The problem
Continue the passage on the control window for the EWMA convergence chart, beginning immediately after its final sentence.

Passage
3.4. The Control Window

The final structural feature needed to compute the EWMA convergence chart is the control window. The control window contains a fixed number, w, of the most recently observed Y (i.e.,

{Y_{s} | s \leq w}

). Only information from the w points currently residing inside the control window is used to calculate the control limits and

Z_{0}

. To assess convergence, the EWMA statistic is computed for all

Y_{s}

values. Initially, the convergence algorithm is allowed to fill the control window by collecting an initial set of w ELAI observations. As a new observation arrives, the window slides to exclude the oldest observation and include the newest to maintain its definition as the w most recent observations.

The purpose of the control window is two-fold. First, it serves to dichotomize the series for evaluating subsets of the

Y_{s}

for distributional consistency. Second, it offers a structural way for basing the standard for consistency (i.e., the control limits) only on the most recent and relevant information in the series.

The size of the control window, w, may vary from problem to problem based on the difficulty of optimization in each case. A reasonable way of choosing w is to consider the number of observations necessary to establish a standard of control. In this setting, w is a kind of sample size, and as such the choice of w will naturally increase as the variability in the ELAI series increases. Just as in other sample size calculations, the choice of an optimal w must consider the cost of poor inference (premature identification of convergence) associated with underestimating w, against the cost of over sampling (continuing to sample after convergence has occurred) associated with overestimating w. Providing a default choice of w is somewhat arbitrary without careful analysis of the particulars of the objective function behavior, the costs of each successive objective function evaluation, and the users’ risk tolerance to prematurely declaring convergence.

Data provided
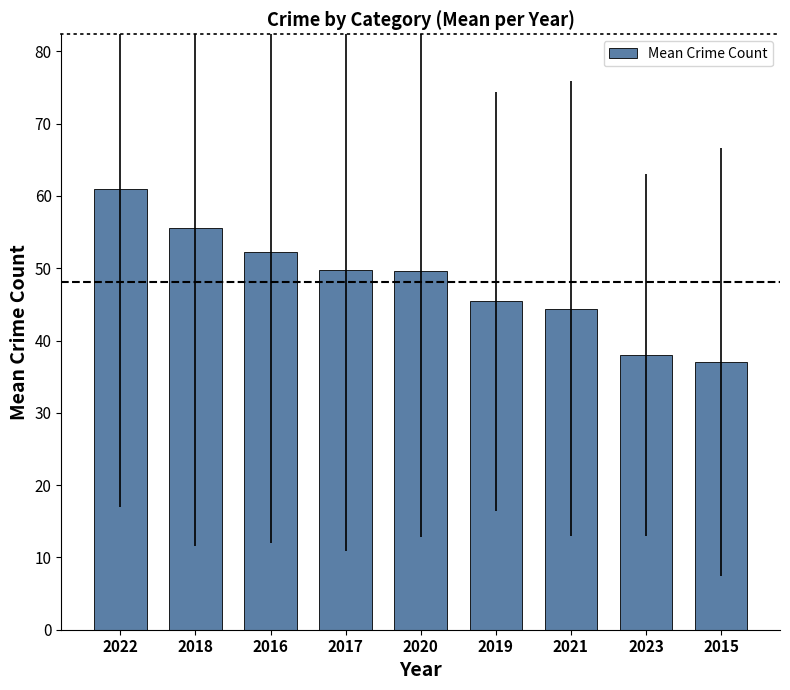

The chart shows a value of 62.3 at 2023. True or false?

False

Exercise result
For the purpose of exploring the behavior of w in examples presented here, we use the following procedure for educating the choice of w. We hand tune w for two informative known example functions (i.e., Rosenbrock and Rastrigin). From the exploration of w in known examples, it is clear that w needs to increase directly with ELAI variance. Furthermore, if one considers the form of sample size calculations based on classical power analysis, sample size increases directly proportional with the sample variance. Thus, we linearly extrapolate the choice of w for two higher dimensional problems from the behavior of w in the hand-tuned test function examples. The value of w linearly increases from a value of 30 (based on sampling conventions) with a slope term structured to adjust the window size to the observed ELAI variance (

\hat{v}

) in the new problems based on the sensitivity of the w estimates with the observed variances in the hand-tuned examples so that

\hat{w} = \frac{Δ w}{Δ V (ELAI)} \hat{v} + 30

.

3.5. Identifying Convergence

In identifying convergence, we not only hope that the ELAI series reaches a state of control, but we anticipate that the ELAI series demonstrates a move from pre-convergence to a consistent state of convergence. To recognize the move into convergence we combine the notion of the control window with the EWMA framework to construct the so called EWMA Convergence Chart. Since we expect EI values to decrease upon convergence, the primary recognition of convergence is that new ELAI values demonstrate values that are consistently lower than initial pre-converged values.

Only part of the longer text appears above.